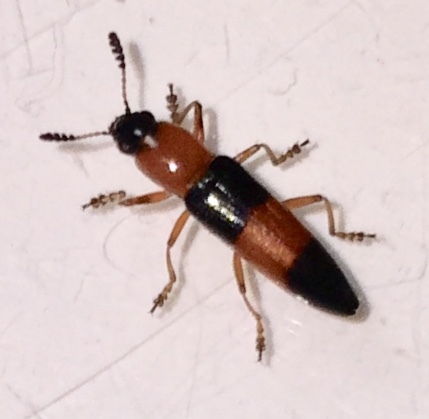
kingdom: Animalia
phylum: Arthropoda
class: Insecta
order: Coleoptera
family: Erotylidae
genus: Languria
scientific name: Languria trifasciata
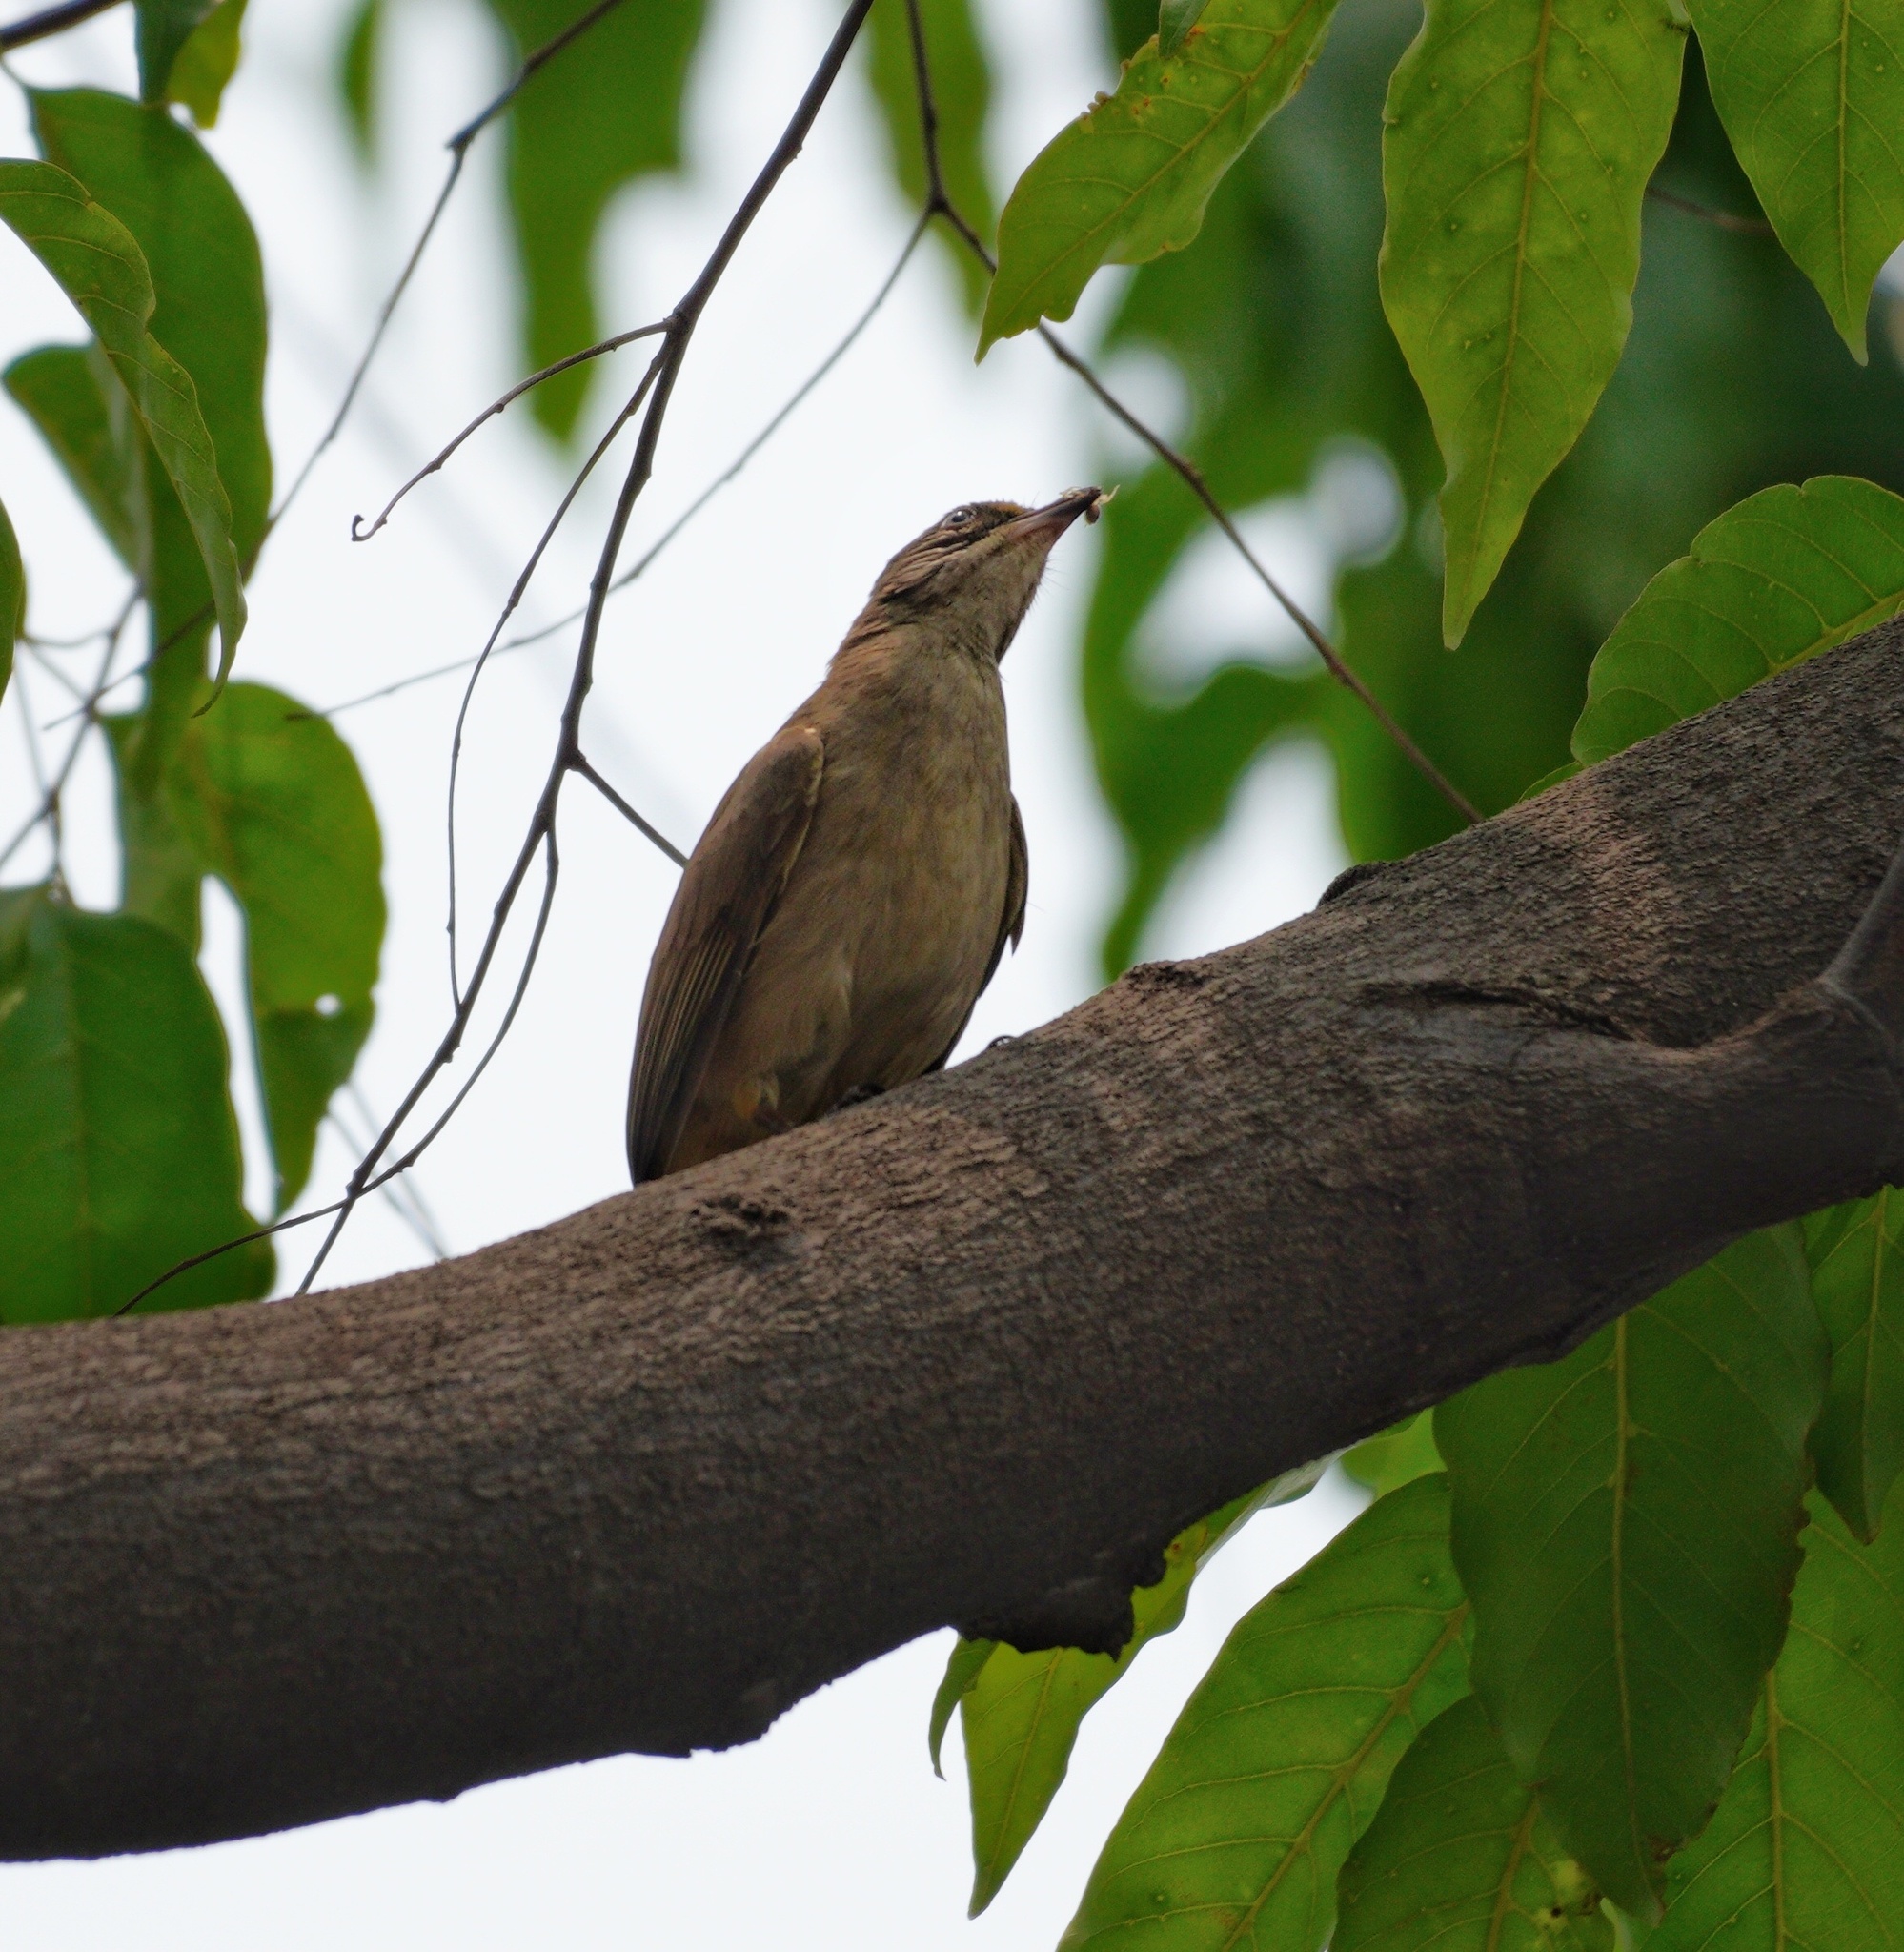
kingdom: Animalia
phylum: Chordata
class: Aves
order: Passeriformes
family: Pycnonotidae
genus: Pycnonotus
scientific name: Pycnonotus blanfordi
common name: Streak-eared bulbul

· · · · ·

What you should do
Render the lines above as a JSON list of strings, one string per line, with blank lines omitted and the pictures left out.

Task result
[
  "kingdom: Animalia",
  "phylum: Arthropoda",
  "class: Insecta",
  "order: Coleoptera",
  "family: Erotylidae",
  "genus: Languria",
  "scientific name: Languria trifasciata",
  "kingdom: Animalia",
  "phylum: Chordata",
  "class: Aves",
  "order: Passeriformes",
  "family: Pycnonotidae",
  "genus: Pycnonotus",
  "scientific name: Pycnonotus blanfordi",
  "common name: Streak-eared bulbul"
]